Reliability Standard: PER-004-1

Requirement: R1 and R3

Violation Risk Factor: High

Violation Severity Level: Severe (R1) and Lower (R3)

Region: Texas RE

Issue: On February 26, 2008, the Electric Reliability Council of Texas, Inc. (ERCOT) declared an Emergency Electric Curtailment Plan Step 2 (EECP2) event on its system due to an unexpected imbalance between generation and load, causing a reduction in system frequency to levels that were outside acceptance operational limits. The event lasted two hours, but did not reduce in involuntary customer load shedding. Through an audit, Texas RE determined that ERCOT did not adequately train its operating personnel concerning EECP procedures, and operators did not understand crucial differences between Energy Emergency Alerts and EECP, in violation of R1. In violation of R3, operational personnel did not have a comprehensive understanding of required interactions with Southwest Power Pool (SPP) regarding the event; the ERCOT operator did not identify the emergency level correctly when communicating to SPP, and voice logs demonstrated that the ERCOT operator did not understand the procedure for moving energy across the DC tie.

Finding: Texas RE determined that the violation posed a serious and substantial risk to the BPS because it put the Texas grid reliability at unnecessary and avoidable higher levels of risk than would otherwise have been the case, potentially leading to a wide spread and severe system disturbance. Duration of violation was February 26, 2008. Texas RE and the NERC BOTCC took into consideration that this was ERCOT's first violation of the Standard in reaching a penalty assessment, and also concluded that the serious and substantial risk to the BPS constituted an aggravating factor.

Penalty: $384,000 (aggregate for 15 violations)

FERC Order: Issued October 28, 2011 (no further review)

WECC RC [Rocky Mountain-Desert Southwest Reliability Coordinator] 2010

Reliability Standard: PER-004-1

Requirement: R1, R3, R4

Violation Risk Factor: High

Violation Severity Level: Not provided

Region: NERC as Compliance Enforcement Authority (NCEA)

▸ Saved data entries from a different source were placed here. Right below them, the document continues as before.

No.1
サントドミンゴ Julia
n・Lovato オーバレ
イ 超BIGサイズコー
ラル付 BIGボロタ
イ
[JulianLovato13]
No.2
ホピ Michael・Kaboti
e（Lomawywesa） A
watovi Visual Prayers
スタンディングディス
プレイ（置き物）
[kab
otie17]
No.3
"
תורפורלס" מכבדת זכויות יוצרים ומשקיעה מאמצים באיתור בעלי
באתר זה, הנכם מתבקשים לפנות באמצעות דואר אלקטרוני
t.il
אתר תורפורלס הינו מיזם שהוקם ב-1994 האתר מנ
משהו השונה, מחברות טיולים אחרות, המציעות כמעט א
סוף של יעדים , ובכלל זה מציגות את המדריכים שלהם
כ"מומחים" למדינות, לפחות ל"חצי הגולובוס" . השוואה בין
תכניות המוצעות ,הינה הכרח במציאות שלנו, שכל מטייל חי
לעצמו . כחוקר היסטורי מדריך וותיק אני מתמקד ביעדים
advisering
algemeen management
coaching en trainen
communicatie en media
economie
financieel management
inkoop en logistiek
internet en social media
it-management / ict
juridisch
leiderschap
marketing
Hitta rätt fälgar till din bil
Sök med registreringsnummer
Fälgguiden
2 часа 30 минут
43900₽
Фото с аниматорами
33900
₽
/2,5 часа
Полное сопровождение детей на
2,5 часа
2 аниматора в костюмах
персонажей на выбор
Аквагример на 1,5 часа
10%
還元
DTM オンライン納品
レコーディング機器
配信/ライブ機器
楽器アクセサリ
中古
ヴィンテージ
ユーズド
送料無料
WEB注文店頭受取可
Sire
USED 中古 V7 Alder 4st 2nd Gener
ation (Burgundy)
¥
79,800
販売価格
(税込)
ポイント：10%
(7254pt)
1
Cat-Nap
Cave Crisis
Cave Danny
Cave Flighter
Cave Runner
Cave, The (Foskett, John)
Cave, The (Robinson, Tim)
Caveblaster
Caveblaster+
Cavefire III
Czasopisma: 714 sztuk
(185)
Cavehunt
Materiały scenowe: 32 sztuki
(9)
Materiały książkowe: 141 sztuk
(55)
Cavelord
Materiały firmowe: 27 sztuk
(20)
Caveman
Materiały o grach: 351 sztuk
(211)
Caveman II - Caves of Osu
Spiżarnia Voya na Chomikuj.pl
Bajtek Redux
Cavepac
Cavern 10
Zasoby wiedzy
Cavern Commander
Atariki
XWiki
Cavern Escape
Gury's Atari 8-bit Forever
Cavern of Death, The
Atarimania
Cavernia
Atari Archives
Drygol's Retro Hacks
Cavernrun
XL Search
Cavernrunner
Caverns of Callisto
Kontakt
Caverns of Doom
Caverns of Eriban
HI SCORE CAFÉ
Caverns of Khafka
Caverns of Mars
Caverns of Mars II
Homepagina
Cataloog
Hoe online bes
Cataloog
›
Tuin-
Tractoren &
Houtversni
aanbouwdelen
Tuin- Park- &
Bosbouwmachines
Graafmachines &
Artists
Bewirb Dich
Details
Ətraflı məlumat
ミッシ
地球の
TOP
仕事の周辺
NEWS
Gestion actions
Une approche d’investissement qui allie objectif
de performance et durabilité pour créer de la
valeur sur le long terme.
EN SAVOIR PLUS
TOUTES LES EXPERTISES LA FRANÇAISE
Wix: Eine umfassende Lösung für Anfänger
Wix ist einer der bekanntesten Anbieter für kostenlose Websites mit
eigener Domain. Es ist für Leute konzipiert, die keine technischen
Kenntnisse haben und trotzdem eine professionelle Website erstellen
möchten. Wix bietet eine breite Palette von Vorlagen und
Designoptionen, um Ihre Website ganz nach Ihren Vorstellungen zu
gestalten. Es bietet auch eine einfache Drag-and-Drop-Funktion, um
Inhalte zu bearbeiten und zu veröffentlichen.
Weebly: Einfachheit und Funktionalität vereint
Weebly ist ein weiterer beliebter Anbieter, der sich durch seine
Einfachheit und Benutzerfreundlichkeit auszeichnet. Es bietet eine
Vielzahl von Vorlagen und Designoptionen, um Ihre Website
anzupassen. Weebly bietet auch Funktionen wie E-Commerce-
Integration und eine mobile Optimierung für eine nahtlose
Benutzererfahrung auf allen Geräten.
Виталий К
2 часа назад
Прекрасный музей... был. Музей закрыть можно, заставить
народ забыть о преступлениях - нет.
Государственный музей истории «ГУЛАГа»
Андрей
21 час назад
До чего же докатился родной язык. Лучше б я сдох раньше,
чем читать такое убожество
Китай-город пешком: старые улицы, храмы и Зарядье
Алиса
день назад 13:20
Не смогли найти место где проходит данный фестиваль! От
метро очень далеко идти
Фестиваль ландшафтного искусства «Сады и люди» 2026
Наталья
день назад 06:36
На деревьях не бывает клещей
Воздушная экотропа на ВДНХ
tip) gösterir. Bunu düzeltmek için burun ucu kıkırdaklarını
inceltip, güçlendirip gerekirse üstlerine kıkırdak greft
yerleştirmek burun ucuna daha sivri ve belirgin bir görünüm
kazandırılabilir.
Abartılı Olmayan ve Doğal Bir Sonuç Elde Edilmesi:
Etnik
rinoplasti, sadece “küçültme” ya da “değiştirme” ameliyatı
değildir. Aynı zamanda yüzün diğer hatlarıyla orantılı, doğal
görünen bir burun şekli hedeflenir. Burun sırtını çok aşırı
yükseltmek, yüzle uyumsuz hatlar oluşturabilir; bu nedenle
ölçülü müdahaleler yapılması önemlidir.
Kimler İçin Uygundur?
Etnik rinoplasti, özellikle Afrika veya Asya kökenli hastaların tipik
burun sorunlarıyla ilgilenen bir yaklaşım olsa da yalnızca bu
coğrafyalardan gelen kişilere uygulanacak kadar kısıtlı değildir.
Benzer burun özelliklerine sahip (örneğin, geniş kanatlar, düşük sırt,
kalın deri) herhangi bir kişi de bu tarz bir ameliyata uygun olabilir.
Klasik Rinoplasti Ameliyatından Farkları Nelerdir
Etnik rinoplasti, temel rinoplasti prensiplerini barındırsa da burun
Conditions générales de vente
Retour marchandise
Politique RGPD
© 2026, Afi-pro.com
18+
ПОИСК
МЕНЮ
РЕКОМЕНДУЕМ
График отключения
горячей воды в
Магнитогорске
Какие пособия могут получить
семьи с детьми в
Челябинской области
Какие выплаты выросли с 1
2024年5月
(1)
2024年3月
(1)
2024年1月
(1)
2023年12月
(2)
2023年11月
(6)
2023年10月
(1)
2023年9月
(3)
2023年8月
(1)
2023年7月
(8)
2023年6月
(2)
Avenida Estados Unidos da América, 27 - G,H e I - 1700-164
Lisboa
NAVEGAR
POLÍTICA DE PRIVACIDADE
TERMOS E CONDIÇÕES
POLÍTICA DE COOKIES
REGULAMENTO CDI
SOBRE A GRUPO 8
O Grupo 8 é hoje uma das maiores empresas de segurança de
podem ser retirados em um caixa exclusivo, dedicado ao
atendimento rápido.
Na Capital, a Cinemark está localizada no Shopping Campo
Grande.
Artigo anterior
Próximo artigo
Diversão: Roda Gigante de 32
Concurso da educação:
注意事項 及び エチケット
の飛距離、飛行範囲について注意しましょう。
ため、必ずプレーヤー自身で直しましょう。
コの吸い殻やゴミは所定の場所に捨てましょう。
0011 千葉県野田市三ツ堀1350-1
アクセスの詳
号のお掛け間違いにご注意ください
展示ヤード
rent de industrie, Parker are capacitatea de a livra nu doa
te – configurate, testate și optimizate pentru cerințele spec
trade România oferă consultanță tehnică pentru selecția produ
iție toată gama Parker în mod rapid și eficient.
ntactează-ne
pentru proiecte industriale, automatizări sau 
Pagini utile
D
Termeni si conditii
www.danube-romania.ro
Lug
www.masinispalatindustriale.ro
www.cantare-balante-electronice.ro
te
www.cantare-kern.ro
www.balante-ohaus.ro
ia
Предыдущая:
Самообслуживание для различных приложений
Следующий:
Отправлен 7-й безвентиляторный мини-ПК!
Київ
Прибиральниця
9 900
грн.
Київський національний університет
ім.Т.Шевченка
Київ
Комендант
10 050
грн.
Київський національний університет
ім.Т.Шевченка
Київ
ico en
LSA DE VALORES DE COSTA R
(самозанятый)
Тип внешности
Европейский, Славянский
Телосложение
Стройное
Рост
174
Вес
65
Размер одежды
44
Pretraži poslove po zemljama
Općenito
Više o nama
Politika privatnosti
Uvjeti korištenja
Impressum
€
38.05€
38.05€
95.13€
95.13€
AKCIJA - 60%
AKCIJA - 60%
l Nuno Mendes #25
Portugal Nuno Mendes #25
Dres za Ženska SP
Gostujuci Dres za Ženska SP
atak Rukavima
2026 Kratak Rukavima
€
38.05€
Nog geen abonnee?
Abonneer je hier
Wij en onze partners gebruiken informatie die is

Issue: During the period from June 18, 2007 through January 1, 2009, the Rocky Mountain-Desert Southwest Reliability Coordinator (RDRC) did not have a documented training program in order to be staffed with adequately trained and NERC-certified Reliability Coordinator operators, as required by R1 of the Reliability Standard, nor did RDRC have a comprehensive understanding of the Reliability Coordinator Area and interactions with neighboring Reliability Coordinator Areas as required by R3. It was further discovered that RDRC did not have an extensive understanding of the Balancing Authorities, Transmission Operators, and Generation Operators within the Reliability Coordinator Area, including the operating staff, operating practices and procedures, restoration priorities and objectives, outage plans, equipment capabilities, and operational restrictions in violation of R4 of the Reliability Standard.

Finding: The violations were the first violations of this Reliability Standard and they did not constitute a serious or substantial risk to the bulk power system. WECC was certified as the Reliability Coordinator on January 1, 2009 and assumed all further responsibilities. The violation was mitigated through the dissolution of the entity and NERC's certification of WECC as the new Reliability Coordinator for the region.